**WHAT THE TASK ASKS:**
Write each record again exactly as it stands.

**Data records:**

================================

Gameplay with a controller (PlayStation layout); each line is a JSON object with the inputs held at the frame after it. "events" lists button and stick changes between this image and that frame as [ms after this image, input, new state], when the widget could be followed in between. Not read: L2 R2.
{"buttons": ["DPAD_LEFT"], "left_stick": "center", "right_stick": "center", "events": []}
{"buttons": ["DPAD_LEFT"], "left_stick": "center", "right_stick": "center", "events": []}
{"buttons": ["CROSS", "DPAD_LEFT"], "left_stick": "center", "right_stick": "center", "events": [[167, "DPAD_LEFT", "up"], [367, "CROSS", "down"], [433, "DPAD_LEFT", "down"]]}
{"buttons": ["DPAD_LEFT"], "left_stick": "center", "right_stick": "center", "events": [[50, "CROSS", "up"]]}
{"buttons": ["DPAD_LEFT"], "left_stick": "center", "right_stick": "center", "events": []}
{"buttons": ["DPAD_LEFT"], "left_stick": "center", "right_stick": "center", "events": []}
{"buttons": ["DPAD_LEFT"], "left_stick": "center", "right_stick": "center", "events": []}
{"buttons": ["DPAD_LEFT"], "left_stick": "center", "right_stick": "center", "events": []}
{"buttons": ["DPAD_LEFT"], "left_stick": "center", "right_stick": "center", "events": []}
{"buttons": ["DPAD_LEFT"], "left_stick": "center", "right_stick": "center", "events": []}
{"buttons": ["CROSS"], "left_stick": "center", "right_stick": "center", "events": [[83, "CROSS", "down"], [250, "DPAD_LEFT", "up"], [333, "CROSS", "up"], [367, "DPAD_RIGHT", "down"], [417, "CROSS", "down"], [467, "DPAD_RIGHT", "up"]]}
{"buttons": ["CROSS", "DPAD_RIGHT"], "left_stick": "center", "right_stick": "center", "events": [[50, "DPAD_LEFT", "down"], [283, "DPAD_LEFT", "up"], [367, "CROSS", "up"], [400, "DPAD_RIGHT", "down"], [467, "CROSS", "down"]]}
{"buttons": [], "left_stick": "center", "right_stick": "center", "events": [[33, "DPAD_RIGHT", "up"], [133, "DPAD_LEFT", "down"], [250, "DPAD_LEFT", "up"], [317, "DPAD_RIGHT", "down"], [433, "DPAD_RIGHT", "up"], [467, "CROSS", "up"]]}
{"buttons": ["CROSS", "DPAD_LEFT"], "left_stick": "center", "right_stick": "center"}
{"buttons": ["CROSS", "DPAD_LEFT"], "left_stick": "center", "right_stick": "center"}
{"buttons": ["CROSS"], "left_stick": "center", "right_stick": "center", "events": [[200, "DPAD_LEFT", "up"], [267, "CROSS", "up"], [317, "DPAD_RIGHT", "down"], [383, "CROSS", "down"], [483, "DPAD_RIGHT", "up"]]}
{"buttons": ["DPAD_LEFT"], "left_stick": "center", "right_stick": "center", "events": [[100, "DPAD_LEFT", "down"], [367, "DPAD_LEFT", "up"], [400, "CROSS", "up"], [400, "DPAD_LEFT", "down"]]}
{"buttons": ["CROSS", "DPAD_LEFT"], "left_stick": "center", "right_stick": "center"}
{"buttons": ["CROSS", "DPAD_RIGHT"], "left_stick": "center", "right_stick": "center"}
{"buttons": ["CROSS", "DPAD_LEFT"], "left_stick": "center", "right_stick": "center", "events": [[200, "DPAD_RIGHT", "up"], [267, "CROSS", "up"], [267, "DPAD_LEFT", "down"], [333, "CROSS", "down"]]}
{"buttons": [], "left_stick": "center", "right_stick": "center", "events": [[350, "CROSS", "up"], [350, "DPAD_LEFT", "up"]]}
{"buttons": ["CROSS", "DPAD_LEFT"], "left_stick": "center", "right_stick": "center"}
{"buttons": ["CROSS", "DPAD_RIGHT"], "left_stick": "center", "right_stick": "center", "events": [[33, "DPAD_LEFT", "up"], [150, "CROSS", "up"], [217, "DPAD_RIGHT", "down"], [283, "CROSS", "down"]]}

================================

**ANSWER BELOW:**
Gameplay with a controller (PlayStation layout); each line is a JSON object with the inputs held at the frame after it. "events" lists button and stick changes between this image and that frame as [ms after this image, input, new state], when the widget could be followed in between. Not read: L2 R2.
{"buttons": ["DPAD_LEFT"], "left_stick": "center", "right_stick": "center", "events": []}
{"buttons": ["DPAD_LEFT"], "left_stick": "center", "right_stick": "center", "events": []}
{"buttons": ["CROSS", "DPAD_LEFT"], "left_stick": "center", "right_stick": "center", "events": [[167, "DPAD_LEFT", "up"], [367, "CROSS", "down"], [433, "DPAD_LEFT", "down"]]}
{"buttons": ["DPAD_LEFT"], "left_stick": "center", "right_stick": "center", "events": [[50, "CROSS", "up"]]}
{"buttons": ["DPAD_LEFT"], "left_stick": "center", "right_stick": "center", "events": []}
{"buttons": ["DPAD_LEFT"], "left_stick": "center", "right_stick": "center", "events": []}
{"buttons": ["DPAD_LEFT"], "left_stick": "center", "right_stick": "center", "events": []}
{"buttons": ["DPAD_LEFT"], "left_stick": "center", "right_stick": "center", "events": []}
{"buttons": ["DPAD_LEFT"], "left_stick": "center", "right_stick": "center", "events": []}
{"buttons": ["DPAD_LEFT"], "left_stick": "center", "right_stick": "center", "events": []}
{"buttons": ["CROSS"], "left_stick": "center", "right_stick": "center", "events": [[83, "CROSS", "down"], [250, "DPAD_LEFT", "up"], [333, "CROSS", "up"], [367, "DPAD_RIGHT", "down"], [417, "CROSS", "down"], [467, "DPAD_RIGHT", "up"]]}
{"buttons": ["CROSS", "DPAD_RIGHT"], "left_stick": "center", "right_stick": "center", "events": [[50, "DPAD_LEFT", "down"], [283, "DPAD_LEFT", "up"], [367, "CROSS", "up"], [400, "DPAD_RIGHT", "down"], [467, "CROSS", "down"]]}
{"buttons": [], "left_stick": "center", "right_stick": "center", "events": [[33, "DPAD_RIGHT", "up"], [133, "DPAD_LEFT", "down"], [250, "DPAD_LEFT", "up"], [317, "DPAD_RIGHT", "down"], [433, "DPAD_RIGHT", "up"], [467, "CROSS", "up"]]}
{"buttons": ["CROSS", "DPAD_LEFT"], "left_stick": "center", "right_stick": "center"}
{"buttons": ["CROSS", "DPAD_LEFT"], "left_stick": "center", "right_stick": "center"}
{"buttons": ["CROSS"], "left_stick": "center", "right_stick": "center", "events": [[200, "DPAD_LEFT", "up"], [267, "CROSS", "up"], [317, "DPAD_RIGHT", "down"], [383, "CROSS", "down"], [483, "DPAD_RIGHT", "up"]]}
{"buttons": ["DPAD_LEFT"], "left_stick": "center", "right_stick": "center", "events": [[100, "DPAD_LEFT", "down"], [367, "DPAD_LEFT", "up"], [400, "CROSS", "up"], [400, "DPAD_LEFT", "down"]]}
{"buttons": ["CROSS", "DPAD_LEFT"], "left_stick": "center", "right_stick": "center"}
{"buttons": ["CROSS", "DPAD_RIGHT"], "left_stick": "center", "right_stick": "center"}
{"buttons": ["CROSS", "DPAD_LEFT"], "left_stick": "center", "right_stick": "center", "events": [[200, "DPAD_RIGHT", "up"], [267, "CROSS", "up"], [267, "DPAD_LEFT", "down"], [333, "CROSS", "down"]]}
{"buttons": [], "left_stick": "center", "right_stick": "center", "events": [[350, "CROSS", "up"], [350, "DPAD_LEFT", "up"]]}
{"buttons": ["CROSS", "DPAD_LEFT"], "left_stick": "center", "right_stick": "center"}
{"buttons": ["CROSS", "DPAD_RIGHT"], "left_stick": "center", "right_stick": "center", "events": [[33, "DPAD_LEFT", "up"], [150, "CROSS", "up"], [217, "DPAD_RIGHT", "down"], [283, "CROSS", "down"]]}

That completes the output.